You have decided to do a road trip through Scotland. Great! Now what?
The first step is to think about where exactly you’d like to go and what you’d like to visit/see. Scotland might not be a big country but it will still take you quite a lot of time to explore sites you’d like to see. Especially if you want to see some of the famous, most instagrammable spots.
Our trip took 9 full days, 7 days if you take off 2 days of travelling from Essex to Scotland and back. Sure we saw loads in that time and travelled some on of the best roads, but I still wish we could have added a few more days and a few more stops. Speaking of some of the best roads, check out the last post on some great routes to take.
In this part of the ultimate guide, I will focus on the details that are useful when planning a road trip. Or any trip for that matter.
Food, glorious food!
When you think of Scotland and food, the first thing to cross your mind is probably a deep fried Mars bar.

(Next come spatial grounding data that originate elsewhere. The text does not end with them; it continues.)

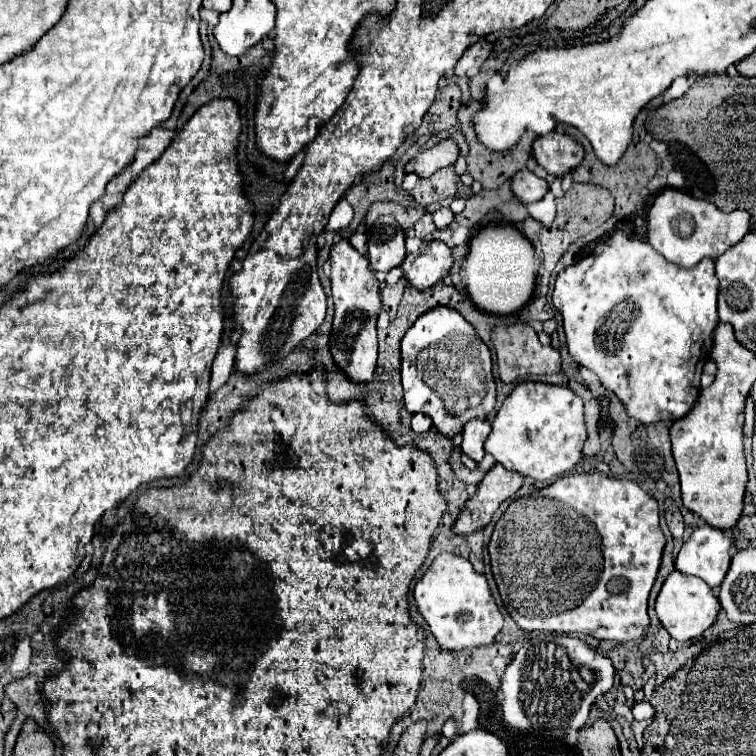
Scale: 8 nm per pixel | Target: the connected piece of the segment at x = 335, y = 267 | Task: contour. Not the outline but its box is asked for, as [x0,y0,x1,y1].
[331,240,381,382]

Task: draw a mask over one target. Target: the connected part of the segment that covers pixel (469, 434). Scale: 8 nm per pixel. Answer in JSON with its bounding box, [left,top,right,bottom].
[461,420,491,462]

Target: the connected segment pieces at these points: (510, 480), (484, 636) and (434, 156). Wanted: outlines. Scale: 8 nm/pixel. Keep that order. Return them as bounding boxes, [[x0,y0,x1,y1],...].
[[453,464,523,536],[415,552,503,650],[405,138,459,178]]

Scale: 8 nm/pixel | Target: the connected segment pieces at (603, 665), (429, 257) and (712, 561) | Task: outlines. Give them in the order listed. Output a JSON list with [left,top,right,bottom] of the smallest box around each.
[[501,632,613,738],[401,240,453,290],[675,524,731,588]]

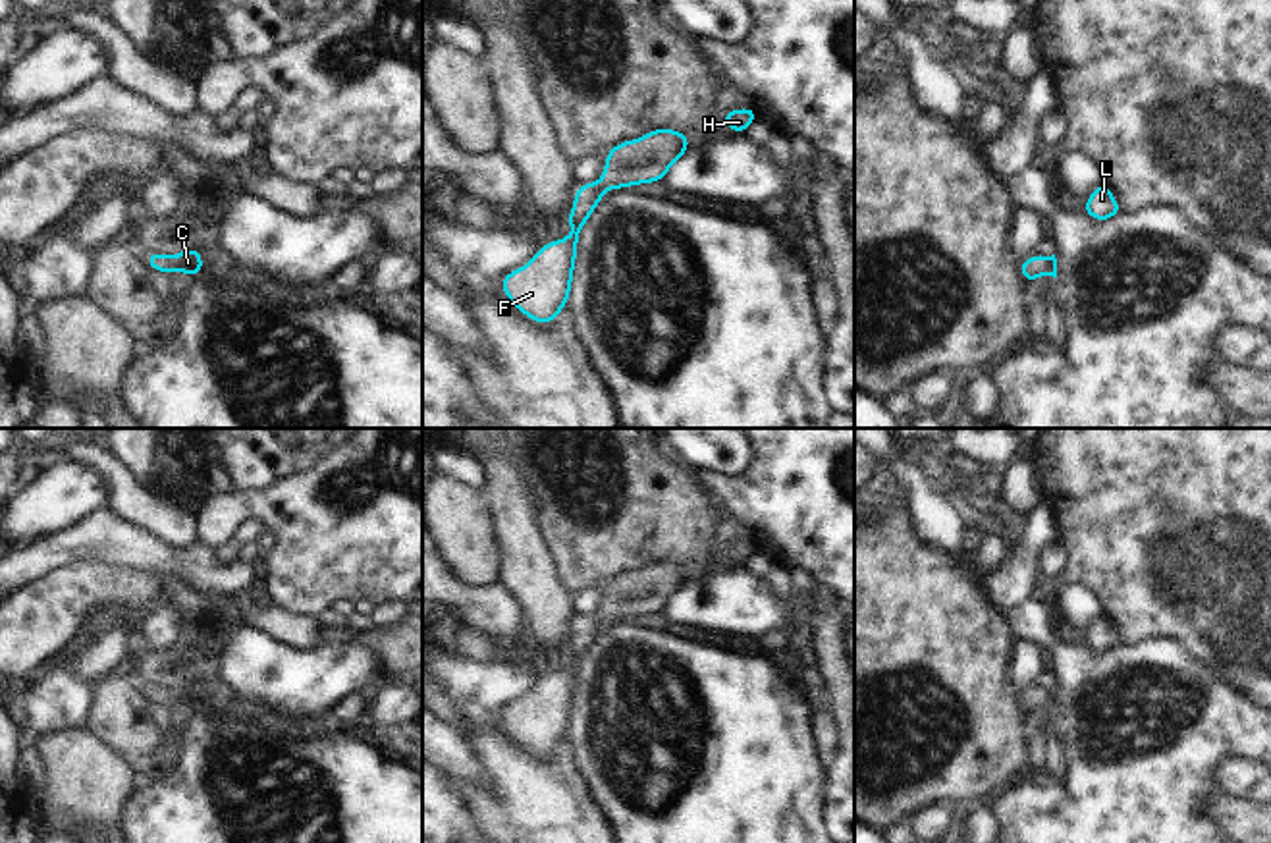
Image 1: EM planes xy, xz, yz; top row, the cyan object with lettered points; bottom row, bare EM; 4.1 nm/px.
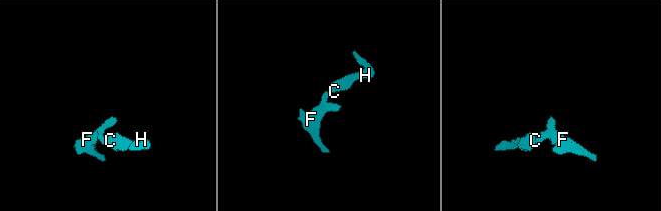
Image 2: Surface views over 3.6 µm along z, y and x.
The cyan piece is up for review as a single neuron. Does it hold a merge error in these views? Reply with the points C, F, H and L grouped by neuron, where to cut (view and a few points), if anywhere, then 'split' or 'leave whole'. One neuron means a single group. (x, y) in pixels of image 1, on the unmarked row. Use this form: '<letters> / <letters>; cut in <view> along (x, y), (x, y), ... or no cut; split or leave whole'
C F H L; no cut; leave whole

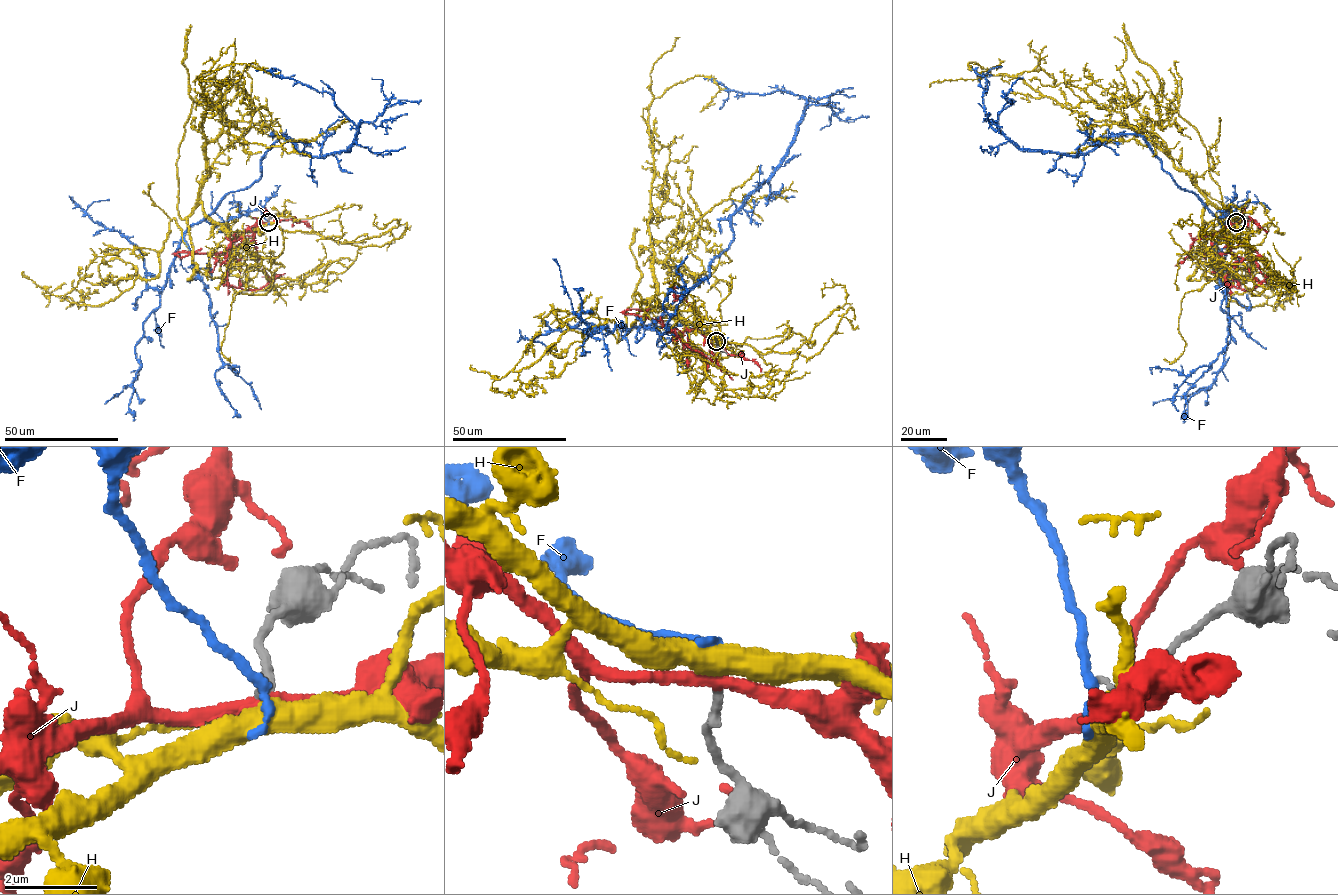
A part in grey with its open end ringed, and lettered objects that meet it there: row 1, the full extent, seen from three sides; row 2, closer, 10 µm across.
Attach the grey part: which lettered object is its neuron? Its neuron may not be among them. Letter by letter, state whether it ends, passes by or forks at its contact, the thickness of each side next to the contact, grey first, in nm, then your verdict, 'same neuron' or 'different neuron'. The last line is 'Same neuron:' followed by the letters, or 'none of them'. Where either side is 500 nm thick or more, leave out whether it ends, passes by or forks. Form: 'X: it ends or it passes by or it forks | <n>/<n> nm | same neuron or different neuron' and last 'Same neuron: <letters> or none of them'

No, we haven’t tried it.
Some of the traditional food is haggis (of course), neeps and tatties, smokies, scotch pies and don’t forget porridge. A bowl of hot porridge with berries and honey is the best breakfast for cold and miserable weather.
But there is a lot more than just deep fried, heavy, meat diet; we found a place that served vegetarian haggis and it was really tasty.
Bigger towns have most of the worldly cuisine so you can take your pick. And guess what? The prices are so much lower than in England!
We got a Munchie box (big thing in Scotland btw) for about 15 pounds. We made a mistake and ordered 2 (who can resist 50% off) not knowing how big it actually is. Let me put it this way, it’s a XL pizza box, full of chicken strips, chips, ribs, veggies, onion rings and loads of other things.
If you eat fish, I wholeheartedly advise to try a Smokie. Arbroath is a small seaside town famous for its smokies. And they are divine <3.
I will just leave this here…
Jokes aside, you can’t really predict the Scottish weather. You can travel in mid June and have cold and rain all the time, but then end of October will be clear skies and sunny with temperatures over 10 degrees. Summer months tend to be wetter and it tends to rain more on the west coast.
Just wear layers and pack waterproofs. And plan things to do if do you end up having days of non stop pouring rain.
Good to know
I think the most important think to remember when planning a Scotland road trip is to know where your petrol stations are! There are plenty of them around towns and down south, but as soon as you go further “into the wild”, they are not that easy to come by. Sundays can be especially tricky as a lot of them are closed on Sundays.
Scotland is the land of midges. If you are prone to insect bites and them flaring up, don’t forget a lotion of sort to keep the itching to the minimum.
I really loved the little parking stops along the road all throughout Highlands. We found them really helpful for photo stops.
Believe it or not, wild camping is legal in Scotland (excludes some areas)! This is one of the reasons it’s so popular with backpackers, cyclists and bikers. It’s a great way to discover remote parts of our stunning landscapes and get close to nature. All you gotta do is follow some basic rules and common sense.
Lastly, paying with a card was widely accepted – in the middle of Cairngorms, half way around Loch Ness and in a roadside café on the Isle of Skye.
Scotland really is a gorgeous country, even if you managed to miss a Scotsman wearing a kilt in windy weather 😀 (not as common a site as one might think).
We hope the posts on the blog have wet your appetite for the wild beauty of Scotland. If not, worry not, there are still a few posts to come.